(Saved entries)
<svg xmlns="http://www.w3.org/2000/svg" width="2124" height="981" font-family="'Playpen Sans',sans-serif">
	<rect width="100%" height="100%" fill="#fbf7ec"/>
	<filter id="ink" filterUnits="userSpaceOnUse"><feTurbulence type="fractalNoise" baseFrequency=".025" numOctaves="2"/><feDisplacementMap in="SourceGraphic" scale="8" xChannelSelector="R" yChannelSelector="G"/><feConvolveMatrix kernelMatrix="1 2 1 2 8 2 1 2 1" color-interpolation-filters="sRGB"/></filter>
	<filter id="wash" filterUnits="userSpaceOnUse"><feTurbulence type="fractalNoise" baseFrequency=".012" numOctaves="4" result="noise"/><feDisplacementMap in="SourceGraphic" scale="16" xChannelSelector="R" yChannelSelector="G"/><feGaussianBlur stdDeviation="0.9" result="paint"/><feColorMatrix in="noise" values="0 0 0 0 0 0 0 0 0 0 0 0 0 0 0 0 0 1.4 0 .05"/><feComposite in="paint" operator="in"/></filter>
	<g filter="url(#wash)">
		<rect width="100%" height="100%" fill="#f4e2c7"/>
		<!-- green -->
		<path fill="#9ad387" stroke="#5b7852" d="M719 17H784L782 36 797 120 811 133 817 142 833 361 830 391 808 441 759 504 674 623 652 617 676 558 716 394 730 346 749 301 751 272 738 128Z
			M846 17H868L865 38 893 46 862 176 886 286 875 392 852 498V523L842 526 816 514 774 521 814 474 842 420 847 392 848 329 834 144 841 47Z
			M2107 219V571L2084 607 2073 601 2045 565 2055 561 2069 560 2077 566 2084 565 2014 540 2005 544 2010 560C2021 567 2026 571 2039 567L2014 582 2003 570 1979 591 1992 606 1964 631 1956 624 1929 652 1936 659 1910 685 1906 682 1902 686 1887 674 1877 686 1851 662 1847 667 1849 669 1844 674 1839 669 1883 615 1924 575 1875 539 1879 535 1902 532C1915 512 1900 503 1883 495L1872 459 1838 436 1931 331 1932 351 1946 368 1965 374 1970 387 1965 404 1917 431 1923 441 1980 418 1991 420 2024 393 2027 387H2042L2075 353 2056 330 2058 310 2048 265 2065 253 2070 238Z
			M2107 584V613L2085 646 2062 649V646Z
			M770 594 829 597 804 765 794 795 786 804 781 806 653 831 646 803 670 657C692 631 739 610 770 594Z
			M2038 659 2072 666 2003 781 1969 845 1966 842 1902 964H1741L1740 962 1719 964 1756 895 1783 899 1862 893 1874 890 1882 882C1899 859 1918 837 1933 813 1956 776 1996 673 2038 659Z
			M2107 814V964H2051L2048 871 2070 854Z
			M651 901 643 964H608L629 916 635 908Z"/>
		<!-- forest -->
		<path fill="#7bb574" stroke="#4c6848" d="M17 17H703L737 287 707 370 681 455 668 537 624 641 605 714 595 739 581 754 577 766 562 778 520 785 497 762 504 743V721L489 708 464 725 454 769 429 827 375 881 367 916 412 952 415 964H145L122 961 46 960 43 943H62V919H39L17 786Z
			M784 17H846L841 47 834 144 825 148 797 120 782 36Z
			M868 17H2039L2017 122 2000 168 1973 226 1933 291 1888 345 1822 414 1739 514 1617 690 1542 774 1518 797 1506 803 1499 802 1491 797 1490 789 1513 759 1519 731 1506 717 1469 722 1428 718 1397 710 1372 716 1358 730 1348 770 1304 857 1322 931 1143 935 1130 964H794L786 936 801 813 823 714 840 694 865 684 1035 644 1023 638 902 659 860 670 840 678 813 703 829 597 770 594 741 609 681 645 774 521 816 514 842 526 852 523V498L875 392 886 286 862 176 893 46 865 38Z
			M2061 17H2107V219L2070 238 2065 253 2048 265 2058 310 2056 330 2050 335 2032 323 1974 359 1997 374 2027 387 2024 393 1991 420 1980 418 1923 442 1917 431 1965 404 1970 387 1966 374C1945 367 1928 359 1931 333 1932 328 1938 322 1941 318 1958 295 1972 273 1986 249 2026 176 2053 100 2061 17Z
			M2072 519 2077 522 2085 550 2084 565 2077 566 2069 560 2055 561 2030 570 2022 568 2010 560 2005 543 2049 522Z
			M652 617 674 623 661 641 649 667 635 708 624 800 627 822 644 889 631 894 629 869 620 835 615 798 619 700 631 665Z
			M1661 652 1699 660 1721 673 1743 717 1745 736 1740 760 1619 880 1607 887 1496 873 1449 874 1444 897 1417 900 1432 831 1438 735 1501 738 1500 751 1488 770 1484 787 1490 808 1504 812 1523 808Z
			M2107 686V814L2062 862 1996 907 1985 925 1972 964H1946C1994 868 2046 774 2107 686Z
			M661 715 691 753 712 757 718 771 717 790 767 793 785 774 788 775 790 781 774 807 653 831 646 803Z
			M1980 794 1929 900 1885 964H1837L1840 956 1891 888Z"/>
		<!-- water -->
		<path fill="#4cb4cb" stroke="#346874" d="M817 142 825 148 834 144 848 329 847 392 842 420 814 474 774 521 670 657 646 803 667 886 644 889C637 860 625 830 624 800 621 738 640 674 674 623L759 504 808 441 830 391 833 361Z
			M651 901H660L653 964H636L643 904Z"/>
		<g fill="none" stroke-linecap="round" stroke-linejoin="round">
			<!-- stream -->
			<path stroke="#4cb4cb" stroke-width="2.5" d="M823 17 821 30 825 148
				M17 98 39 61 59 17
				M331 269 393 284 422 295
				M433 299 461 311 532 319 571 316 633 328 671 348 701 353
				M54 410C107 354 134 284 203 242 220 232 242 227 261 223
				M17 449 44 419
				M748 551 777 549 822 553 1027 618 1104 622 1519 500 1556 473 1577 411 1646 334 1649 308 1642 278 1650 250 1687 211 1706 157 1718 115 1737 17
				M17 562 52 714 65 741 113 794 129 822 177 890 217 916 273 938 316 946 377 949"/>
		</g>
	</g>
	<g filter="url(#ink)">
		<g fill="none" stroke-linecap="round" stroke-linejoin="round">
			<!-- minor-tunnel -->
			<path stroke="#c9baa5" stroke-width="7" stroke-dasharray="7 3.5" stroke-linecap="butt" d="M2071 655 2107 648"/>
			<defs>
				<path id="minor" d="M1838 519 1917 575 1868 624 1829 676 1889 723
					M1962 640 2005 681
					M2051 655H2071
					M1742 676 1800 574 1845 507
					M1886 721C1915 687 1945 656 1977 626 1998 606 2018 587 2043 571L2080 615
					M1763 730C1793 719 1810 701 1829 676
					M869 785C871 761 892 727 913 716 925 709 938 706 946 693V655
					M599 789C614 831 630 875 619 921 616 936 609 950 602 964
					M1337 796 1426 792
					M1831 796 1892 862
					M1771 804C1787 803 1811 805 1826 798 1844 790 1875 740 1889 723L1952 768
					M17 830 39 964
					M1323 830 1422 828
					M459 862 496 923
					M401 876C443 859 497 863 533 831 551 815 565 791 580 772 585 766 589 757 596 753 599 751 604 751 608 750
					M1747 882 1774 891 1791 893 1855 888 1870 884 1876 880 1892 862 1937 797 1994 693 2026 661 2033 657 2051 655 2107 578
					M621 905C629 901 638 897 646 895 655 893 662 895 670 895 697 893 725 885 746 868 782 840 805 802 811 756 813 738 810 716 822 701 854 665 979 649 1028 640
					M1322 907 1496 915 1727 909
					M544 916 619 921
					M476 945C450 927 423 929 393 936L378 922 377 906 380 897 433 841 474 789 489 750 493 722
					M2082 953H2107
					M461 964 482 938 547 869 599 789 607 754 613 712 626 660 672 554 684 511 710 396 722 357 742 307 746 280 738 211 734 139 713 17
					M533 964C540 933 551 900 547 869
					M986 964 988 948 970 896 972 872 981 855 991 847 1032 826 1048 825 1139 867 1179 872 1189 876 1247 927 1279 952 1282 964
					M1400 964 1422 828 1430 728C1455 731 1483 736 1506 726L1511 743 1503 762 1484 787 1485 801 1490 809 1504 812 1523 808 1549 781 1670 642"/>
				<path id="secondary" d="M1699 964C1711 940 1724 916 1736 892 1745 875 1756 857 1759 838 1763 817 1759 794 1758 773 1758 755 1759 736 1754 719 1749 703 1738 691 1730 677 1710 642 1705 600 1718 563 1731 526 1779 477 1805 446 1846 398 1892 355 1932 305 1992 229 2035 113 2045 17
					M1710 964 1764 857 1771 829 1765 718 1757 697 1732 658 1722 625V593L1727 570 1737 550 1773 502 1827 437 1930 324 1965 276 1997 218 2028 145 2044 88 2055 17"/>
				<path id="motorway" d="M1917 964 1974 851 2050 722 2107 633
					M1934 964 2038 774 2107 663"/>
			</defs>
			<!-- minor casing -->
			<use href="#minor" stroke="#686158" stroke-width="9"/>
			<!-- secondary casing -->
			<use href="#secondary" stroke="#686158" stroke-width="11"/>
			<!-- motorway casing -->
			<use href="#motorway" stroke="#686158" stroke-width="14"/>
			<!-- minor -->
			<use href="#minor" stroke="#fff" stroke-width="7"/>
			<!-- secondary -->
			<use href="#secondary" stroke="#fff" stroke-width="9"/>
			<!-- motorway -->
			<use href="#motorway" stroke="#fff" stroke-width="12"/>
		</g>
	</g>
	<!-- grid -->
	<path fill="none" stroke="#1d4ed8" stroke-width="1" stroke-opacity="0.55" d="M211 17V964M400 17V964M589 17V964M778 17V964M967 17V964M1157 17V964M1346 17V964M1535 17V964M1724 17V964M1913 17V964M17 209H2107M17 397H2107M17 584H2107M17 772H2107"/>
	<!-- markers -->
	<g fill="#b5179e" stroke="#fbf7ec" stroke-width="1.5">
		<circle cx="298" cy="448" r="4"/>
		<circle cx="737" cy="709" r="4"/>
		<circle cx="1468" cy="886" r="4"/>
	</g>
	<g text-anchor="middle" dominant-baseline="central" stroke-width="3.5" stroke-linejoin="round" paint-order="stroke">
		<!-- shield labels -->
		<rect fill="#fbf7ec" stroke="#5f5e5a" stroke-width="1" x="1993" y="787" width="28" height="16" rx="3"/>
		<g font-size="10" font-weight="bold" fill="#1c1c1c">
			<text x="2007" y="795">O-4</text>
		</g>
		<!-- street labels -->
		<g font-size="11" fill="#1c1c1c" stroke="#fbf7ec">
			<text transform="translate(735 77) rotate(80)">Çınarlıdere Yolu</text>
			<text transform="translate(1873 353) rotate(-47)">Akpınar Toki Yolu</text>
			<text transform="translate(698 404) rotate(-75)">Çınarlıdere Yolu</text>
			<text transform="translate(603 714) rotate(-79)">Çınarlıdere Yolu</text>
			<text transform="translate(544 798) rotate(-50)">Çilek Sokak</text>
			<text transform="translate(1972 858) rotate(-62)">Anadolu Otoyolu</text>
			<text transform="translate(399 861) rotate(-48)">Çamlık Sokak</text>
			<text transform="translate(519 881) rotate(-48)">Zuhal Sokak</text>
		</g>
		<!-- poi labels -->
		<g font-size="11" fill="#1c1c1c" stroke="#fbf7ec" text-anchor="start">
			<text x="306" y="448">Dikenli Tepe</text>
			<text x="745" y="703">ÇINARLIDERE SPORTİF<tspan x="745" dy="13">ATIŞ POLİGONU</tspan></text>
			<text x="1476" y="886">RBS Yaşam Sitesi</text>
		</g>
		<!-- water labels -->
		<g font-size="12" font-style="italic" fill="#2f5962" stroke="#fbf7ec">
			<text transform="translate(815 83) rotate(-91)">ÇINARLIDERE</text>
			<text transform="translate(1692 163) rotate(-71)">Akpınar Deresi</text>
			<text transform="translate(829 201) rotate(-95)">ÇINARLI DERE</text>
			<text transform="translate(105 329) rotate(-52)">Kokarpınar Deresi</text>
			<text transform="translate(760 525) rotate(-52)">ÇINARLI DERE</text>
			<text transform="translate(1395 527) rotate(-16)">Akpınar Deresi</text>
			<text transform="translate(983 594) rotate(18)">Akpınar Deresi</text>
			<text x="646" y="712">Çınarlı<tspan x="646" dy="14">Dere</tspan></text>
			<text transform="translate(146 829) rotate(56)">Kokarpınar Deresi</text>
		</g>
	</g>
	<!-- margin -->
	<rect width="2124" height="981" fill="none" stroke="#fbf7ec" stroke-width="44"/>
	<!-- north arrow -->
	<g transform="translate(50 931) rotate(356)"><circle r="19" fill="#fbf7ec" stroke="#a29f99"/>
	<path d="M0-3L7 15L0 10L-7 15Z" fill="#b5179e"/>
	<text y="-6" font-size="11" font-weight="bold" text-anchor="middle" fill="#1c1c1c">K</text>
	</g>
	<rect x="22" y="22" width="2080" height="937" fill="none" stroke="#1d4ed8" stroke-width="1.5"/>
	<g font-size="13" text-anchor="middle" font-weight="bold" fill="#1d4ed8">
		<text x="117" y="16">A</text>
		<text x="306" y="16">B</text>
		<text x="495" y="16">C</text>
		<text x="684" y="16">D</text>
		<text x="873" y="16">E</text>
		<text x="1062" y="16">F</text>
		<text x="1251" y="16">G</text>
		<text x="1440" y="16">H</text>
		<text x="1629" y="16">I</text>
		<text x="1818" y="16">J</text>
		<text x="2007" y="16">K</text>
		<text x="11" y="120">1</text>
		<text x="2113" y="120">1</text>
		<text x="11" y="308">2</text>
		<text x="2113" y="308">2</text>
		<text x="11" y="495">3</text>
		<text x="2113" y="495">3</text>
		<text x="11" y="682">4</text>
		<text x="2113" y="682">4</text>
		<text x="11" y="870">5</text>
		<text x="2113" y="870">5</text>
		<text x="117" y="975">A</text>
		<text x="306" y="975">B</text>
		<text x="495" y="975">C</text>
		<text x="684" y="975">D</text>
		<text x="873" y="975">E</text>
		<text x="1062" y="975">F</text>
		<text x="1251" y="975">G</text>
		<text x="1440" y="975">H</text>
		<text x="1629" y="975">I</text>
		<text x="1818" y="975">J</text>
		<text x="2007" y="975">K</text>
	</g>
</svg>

--

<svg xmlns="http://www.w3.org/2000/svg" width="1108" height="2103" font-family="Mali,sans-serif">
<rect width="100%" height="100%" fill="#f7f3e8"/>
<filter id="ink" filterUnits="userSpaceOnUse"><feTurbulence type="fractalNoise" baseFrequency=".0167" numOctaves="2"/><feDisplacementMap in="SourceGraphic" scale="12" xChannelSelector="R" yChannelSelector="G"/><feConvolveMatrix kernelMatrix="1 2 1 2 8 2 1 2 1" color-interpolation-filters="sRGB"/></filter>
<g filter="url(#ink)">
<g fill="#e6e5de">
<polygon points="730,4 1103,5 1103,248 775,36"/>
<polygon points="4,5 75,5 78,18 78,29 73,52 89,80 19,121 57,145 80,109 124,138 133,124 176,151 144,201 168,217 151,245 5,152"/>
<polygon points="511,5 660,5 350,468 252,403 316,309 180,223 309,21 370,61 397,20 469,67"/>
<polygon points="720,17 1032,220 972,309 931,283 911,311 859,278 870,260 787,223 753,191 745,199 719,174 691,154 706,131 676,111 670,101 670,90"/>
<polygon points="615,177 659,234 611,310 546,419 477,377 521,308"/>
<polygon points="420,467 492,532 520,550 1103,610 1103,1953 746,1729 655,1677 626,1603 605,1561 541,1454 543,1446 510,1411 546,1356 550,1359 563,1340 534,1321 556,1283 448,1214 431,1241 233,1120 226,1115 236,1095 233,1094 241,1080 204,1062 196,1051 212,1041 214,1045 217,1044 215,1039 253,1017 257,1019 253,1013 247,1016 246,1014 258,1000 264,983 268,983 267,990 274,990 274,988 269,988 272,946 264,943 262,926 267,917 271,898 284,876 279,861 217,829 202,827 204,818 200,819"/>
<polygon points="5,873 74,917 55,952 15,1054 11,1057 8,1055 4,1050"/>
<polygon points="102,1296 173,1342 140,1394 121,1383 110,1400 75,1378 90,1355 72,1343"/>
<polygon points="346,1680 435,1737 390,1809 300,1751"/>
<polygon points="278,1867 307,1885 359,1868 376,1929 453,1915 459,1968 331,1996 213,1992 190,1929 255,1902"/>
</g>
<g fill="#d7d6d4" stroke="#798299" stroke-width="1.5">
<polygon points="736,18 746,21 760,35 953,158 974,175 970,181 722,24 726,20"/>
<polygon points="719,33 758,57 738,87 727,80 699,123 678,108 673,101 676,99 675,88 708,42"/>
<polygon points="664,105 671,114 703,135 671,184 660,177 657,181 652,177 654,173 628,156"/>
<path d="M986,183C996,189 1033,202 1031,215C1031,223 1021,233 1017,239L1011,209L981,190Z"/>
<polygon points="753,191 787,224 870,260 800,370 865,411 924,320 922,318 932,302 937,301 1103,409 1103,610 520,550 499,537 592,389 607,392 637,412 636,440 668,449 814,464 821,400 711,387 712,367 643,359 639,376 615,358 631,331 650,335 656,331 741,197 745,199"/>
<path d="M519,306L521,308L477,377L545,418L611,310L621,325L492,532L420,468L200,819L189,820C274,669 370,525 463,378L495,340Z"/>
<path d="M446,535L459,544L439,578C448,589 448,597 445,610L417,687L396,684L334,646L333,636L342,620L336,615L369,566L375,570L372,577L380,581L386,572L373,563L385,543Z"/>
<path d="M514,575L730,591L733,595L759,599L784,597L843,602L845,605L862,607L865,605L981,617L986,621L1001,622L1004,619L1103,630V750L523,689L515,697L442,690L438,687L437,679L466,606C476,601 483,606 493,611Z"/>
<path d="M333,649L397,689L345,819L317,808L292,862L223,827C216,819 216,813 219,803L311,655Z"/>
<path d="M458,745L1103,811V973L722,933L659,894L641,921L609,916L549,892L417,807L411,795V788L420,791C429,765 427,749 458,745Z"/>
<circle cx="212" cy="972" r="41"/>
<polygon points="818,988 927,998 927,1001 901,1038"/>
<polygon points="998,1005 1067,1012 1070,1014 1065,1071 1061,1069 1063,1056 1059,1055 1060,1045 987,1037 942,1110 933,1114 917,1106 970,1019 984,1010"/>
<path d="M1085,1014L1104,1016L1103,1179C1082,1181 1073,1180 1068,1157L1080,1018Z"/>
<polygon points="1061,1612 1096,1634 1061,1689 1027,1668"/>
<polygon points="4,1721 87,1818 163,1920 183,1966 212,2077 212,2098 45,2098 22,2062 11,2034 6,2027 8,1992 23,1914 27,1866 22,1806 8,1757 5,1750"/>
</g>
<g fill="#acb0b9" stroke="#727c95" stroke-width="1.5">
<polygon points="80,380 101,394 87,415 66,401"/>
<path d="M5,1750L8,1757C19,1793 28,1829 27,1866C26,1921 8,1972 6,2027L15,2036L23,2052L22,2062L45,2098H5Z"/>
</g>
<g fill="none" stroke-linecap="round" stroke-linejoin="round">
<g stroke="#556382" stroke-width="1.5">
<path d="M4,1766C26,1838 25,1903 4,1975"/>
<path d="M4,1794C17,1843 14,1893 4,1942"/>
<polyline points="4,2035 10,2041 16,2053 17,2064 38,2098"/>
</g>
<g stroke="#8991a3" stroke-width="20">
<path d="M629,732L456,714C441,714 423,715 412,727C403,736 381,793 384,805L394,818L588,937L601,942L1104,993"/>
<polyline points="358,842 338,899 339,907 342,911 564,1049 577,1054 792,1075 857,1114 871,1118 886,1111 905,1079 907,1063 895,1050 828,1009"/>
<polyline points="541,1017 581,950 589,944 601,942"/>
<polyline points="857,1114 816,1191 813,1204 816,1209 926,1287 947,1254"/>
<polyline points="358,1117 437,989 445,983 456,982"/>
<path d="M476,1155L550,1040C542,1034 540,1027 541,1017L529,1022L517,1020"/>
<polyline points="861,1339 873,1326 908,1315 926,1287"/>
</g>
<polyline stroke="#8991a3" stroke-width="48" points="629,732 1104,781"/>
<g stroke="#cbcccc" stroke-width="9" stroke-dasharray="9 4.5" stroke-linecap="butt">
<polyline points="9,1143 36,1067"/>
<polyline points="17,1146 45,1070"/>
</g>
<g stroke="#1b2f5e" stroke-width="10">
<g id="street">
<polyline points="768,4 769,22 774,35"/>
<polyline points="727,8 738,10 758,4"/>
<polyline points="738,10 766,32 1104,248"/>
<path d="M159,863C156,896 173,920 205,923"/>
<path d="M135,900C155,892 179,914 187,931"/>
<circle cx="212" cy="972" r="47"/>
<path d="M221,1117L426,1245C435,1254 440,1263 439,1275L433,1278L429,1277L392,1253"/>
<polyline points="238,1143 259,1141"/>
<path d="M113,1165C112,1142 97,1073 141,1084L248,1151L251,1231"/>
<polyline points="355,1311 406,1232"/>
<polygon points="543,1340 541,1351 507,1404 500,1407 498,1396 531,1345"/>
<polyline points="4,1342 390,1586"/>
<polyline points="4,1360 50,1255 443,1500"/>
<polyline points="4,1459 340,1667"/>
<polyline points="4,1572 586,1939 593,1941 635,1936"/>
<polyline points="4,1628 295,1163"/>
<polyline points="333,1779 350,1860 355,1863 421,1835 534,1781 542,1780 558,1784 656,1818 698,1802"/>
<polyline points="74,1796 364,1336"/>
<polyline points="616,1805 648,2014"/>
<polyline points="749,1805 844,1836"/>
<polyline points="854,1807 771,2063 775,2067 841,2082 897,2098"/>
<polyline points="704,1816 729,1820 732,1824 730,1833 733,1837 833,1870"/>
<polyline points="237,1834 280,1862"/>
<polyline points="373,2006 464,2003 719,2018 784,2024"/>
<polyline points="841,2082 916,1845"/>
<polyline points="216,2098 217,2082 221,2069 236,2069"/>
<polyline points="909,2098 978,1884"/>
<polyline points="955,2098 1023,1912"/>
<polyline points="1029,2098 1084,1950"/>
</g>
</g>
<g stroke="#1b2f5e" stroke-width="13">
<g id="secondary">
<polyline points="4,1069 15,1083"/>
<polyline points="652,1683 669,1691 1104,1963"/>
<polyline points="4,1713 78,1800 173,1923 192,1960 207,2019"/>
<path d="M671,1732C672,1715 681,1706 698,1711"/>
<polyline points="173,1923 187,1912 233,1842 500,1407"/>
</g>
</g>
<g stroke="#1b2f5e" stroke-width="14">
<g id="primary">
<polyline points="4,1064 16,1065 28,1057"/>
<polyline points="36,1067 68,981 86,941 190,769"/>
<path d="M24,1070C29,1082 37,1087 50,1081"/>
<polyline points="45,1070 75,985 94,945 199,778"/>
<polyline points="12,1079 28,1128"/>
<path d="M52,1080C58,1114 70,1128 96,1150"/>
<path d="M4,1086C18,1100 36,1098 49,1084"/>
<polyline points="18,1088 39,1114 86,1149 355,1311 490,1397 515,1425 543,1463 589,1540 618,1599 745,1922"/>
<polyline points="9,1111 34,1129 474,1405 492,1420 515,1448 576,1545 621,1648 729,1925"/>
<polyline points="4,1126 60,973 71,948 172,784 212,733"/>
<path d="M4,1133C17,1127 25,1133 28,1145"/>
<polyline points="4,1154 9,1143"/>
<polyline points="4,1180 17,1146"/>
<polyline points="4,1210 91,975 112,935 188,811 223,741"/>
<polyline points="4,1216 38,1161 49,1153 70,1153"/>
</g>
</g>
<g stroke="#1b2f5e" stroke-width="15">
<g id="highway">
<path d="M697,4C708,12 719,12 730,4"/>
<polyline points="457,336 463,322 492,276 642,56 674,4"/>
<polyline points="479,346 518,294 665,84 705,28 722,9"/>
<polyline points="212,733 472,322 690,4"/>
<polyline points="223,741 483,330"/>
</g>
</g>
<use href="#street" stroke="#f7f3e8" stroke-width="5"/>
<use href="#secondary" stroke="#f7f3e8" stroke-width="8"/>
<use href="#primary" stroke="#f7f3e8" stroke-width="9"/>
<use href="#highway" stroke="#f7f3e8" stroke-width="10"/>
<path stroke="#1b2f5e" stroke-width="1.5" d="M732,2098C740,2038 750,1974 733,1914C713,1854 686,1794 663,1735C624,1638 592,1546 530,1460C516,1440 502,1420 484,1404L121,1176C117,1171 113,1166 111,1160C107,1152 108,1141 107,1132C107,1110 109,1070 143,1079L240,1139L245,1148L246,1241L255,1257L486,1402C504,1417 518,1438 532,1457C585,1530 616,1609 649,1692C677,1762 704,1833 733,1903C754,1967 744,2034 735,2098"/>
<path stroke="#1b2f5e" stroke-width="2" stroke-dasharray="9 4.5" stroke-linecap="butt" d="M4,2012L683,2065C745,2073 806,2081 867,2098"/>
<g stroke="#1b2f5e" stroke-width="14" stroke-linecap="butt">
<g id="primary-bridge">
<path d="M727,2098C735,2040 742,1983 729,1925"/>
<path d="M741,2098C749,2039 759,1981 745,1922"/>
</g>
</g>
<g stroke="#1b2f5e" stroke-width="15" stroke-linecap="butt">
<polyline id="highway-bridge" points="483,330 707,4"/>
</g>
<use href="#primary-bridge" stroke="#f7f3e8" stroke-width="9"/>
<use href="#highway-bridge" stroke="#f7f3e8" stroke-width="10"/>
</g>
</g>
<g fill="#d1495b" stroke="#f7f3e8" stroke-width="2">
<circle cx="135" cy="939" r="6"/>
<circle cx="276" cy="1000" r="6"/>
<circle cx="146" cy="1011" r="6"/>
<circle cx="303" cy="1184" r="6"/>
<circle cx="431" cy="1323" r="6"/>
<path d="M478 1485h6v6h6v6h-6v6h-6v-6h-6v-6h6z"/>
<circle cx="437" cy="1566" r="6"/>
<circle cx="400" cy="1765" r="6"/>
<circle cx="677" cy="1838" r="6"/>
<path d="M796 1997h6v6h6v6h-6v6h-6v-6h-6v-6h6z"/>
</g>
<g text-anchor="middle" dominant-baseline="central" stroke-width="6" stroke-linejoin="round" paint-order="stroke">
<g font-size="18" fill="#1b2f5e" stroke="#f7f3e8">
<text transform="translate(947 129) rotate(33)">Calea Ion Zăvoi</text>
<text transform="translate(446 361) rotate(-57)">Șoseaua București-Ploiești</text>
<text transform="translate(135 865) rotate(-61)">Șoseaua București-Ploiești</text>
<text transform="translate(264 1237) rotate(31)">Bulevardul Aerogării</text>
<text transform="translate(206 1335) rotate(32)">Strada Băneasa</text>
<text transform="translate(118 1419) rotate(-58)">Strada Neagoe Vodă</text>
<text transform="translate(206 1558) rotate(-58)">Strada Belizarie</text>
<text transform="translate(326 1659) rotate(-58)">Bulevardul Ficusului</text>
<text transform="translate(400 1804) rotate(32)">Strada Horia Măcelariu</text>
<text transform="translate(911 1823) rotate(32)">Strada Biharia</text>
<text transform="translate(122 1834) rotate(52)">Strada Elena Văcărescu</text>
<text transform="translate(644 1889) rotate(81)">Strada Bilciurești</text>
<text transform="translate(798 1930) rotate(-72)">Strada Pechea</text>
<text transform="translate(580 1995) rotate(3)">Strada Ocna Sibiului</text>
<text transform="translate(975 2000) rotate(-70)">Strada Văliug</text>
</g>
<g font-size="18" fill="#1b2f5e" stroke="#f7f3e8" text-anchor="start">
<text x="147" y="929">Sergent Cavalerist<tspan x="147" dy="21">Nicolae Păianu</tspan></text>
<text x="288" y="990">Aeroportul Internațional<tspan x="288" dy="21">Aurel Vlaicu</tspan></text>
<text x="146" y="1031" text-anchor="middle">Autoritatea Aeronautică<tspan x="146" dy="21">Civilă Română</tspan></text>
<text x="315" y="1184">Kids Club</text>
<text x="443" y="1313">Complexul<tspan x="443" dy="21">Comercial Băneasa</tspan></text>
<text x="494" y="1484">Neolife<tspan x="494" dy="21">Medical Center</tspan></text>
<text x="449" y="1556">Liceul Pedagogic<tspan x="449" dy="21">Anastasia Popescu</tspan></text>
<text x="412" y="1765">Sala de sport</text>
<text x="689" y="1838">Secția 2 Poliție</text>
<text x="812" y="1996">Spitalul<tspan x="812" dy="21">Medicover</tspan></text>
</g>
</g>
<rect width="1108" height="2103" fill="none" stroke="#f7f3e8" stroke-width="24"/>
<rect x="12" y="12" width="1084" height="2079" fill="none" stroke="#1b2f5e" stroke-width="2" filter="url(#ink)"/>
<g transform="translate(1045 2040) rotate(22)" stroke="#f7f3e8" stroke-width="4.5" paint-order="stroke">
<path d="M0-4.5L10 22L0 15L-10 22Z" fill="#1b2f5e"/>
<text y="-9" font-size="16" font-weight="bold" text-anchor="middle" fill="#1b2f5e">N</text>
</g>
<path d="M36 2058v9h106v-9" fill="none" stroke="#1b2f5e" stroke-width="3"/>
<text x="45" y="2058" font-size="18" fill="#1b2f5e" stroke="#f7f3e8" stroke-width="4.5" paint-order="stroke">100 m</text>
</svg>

* [WHAT YOU HAVE TO DO]:
From the entries above, print the lines beginning at the one with "<!-- minor-tunnel -->" and stopping after the one with "M986 964 988", exactly as written and with nothing else.

* [ANSWER BELOW]:
			<!-- minor-tunnel -->
			<path stroke="#c9baa5" stroke-width="7" stroke-dasharray="7 3.5" stroke-linecap="butt" d="M2071 655 2107 648"/>
			<defs>
				<path id="minor" d="M1838 519 1917 575 1868 624 1829 676 1889 723
					M1962 640 2005 681
					M2051 655H2071
					M1742 676 1800 574 1845 507
					M1886 721C1915 687 1945 656 1977 626 1998 606 2018 587 2043 571L2080 615
					M1763 730C1793 719 1810 701 1829 676
					M869 785C871 761 892 727 913 716 925 709 938 706 946 693V655
					M599 789C614 831 630 875 619 921 616 936 609 950 602 964
					M1337 796 1426 792
					M1831 796 1892 862
					M1771 804C1787 803 1811 805 1826 798 1844 790 1875 740 1889 723L1952 768
					M17 830 39 964
					M1323 830 1422 828
					M459 862 496 923
					M401 876C443 859 497 863 533 831 551 815 565 791 580 772 585 766 589 757 596 753 599 751 604 751 608 750
					M1747 882 1774 891 1791 893 1855 888 1870 884 1876 880 1892 862 1937 797 1994 693 2026 661 2033 657 2051 655 2107 578
					M621 905C629 901 638 897 646 895 655 893 662 895 670 895 697 893 725 885 746 868 782 840 805 802 811 756 813 738 810 716 822 701 854 665 979 649 1028 640
					M1322 907 1496 915 1727 909
					M544 916 619 921
					M476 945C450 927 423 929 393 936L378 922 377 906 380 897 433 841 474 789 489 750 493 722
					M2082 953H2107
					M461 964 482 938 547 869 599 789 607 754 613 712 626 660 672 554 684 511 710 396 722 357 742 307 746 280 738 211 734 139 713 17
					M533 964C540 933 551 900 547 869
					M986 964 988 948 970 896 972 872 981 855 991 847 1032 826 1048 825 1139 867 1179 872 1189 876 1247 927 1279 952 1282 964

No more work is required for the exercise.